> **Data provided**
***
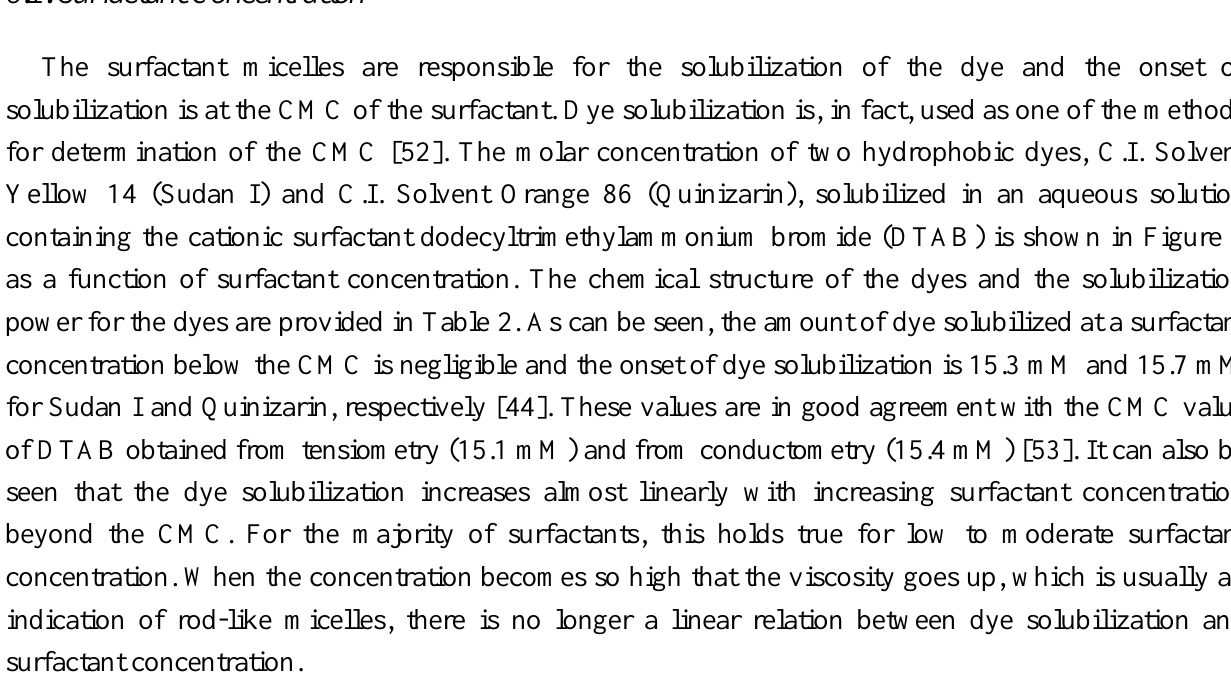
Figure 5. Solubilization of two hydrophobic dyes C.I. Solvent Yellow 14 (Sudan I) and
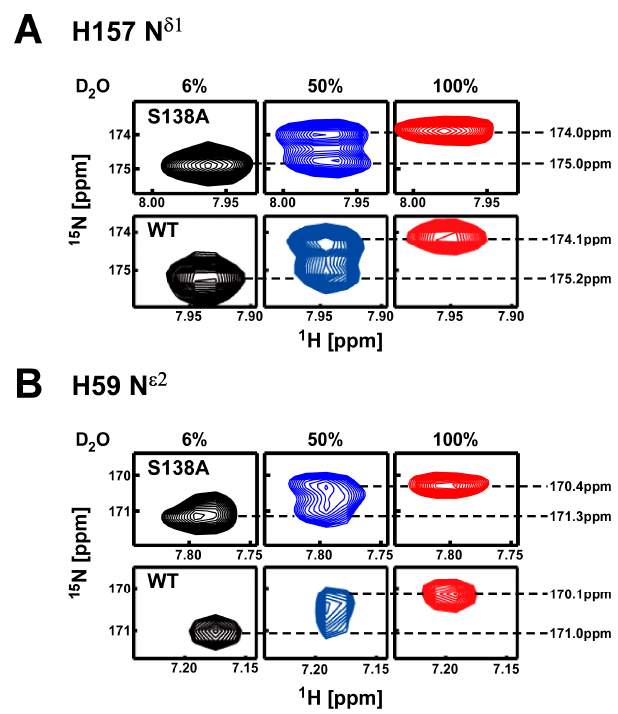
Figure 8. H/D isotope effects on the chemical shifts for 15 N nuclei in histidine imidazole rings for the S138A Pin1-PPIase mutant were measured in solutions with different D 2 O contents. The spectra for the S138A mutant are compared with those of the wild-type reported previously [13]. ( A ) 2D 1 H– 15 N δ 1 hetero-nuclear single quantum coherence (HSQC) signals for H157 collected in solutions containing 6% (black, left), 50% (blue, middle) and 100% D 2 O (red, right); ( B ) Same data set for 2D 1 H– 15 N ε 2 signals of H59. In each data, upper panel is for the S138A mutant and the lower is for the wild-type shown for comparison [13].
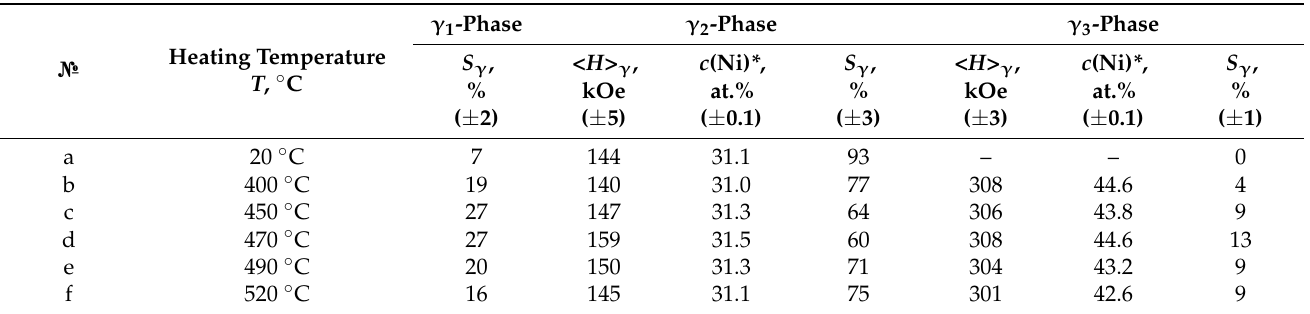
Table 2. Mean hyperfine magnetic field < H >, Ni concentration c (Ni) and integral intensities S for Mössbauer spectra components γ 1 , γ 2 and γ 3 (shown in Figure 4a–f) of the FeNi 31.1 alloy after the slow heating of quenched martensite up to temperature T with a further fast heating up to 600 ◦ C in the salt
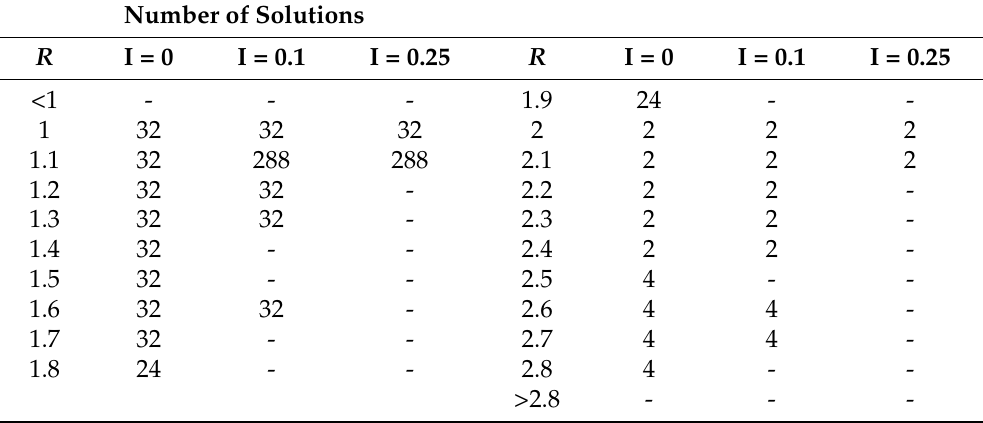
Table 2. Influence of the uncertainty on the number of solutions obtained with different coverage radius—scenario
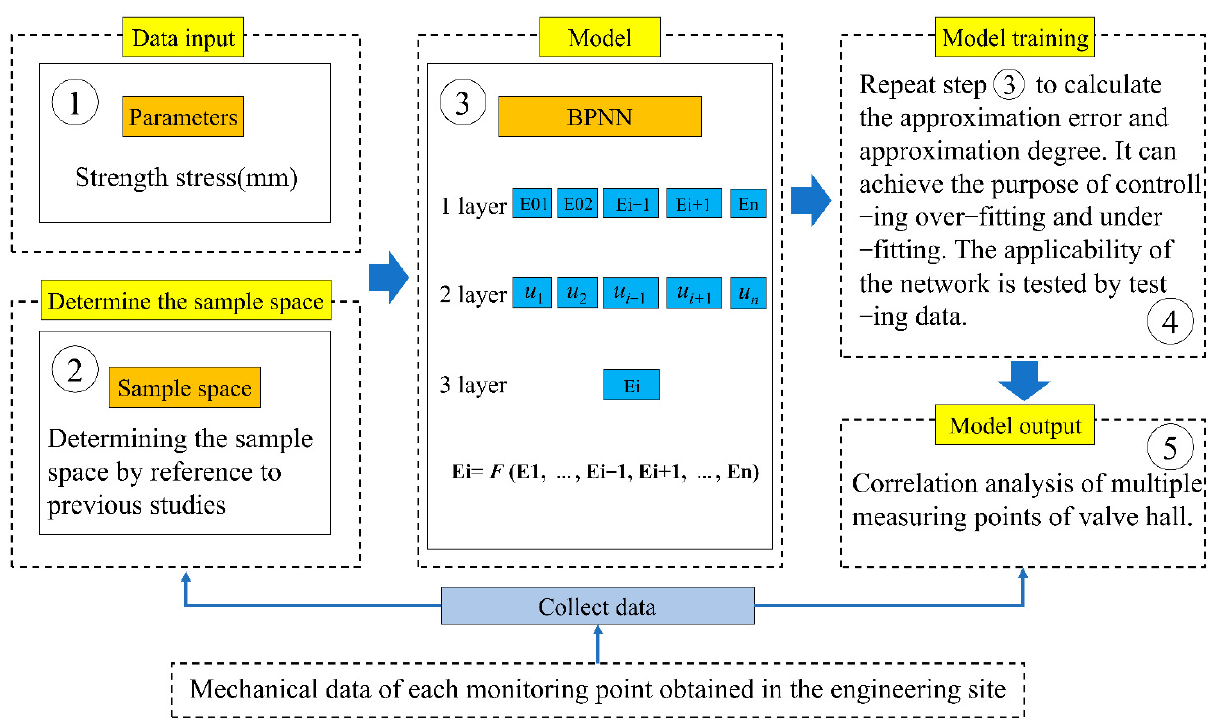
Figure 1. Research flow of intelligent analysis on mechanical properties of multiple measuring points of valve hall grid structure members based on a BPNN.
***
> **What the task asks**
Would you transcribe the listing above line by line, exactly, leaving every picture out?

> **Exercise answer**
Figure 5. Solubilization of two hydrophobic dyes C.I. Solvent Yellow 14 (Sudan I) and
Figure 8. H/D isotope effects on the chemical shifts for 15 N nuclei in histidine imidazole rings for the S138A Pin1-PPIase mutant were measured in solutions with different D 2 O contents. The spectra for the S138A mutant are compared with those of the wild-type reported previously [13]. ( A ) 2D 1 H– 15 N δ 1 hetero-nuclear single quantum coherence (HSQC) signals for H157 collected in solutions containing 6% (black, left), 50% (blue, middle) and 100% D 2 O (red, right); ( B ) Same data set for 2D 1 H– 15 N ε 2 signals of H59. In each data, upper panel is for the S138A mutant and the lower is for the wild-type shown for comparison [13].
Table 2. Mean hyperfine magnetic field < H >, Ni concentration c (Ni) and integral intensities S for Mössbauer spectra components γ 1 , γ 2 and γ 3 (shown in Figure 4a–f) of the FeNi 31.1 alloy after the slow heating of quenched martensite up to temperature T with a further fast heating up to 600 ◦ C in the salt
Table 2. Influence of the uncertainty on the number of solutions obtained with different coverage radius—scenario
Figure 1. Research flow of intelligent analysis on mechanical properties of multiple measuring points of valve hall grid structure members based on a BPNN.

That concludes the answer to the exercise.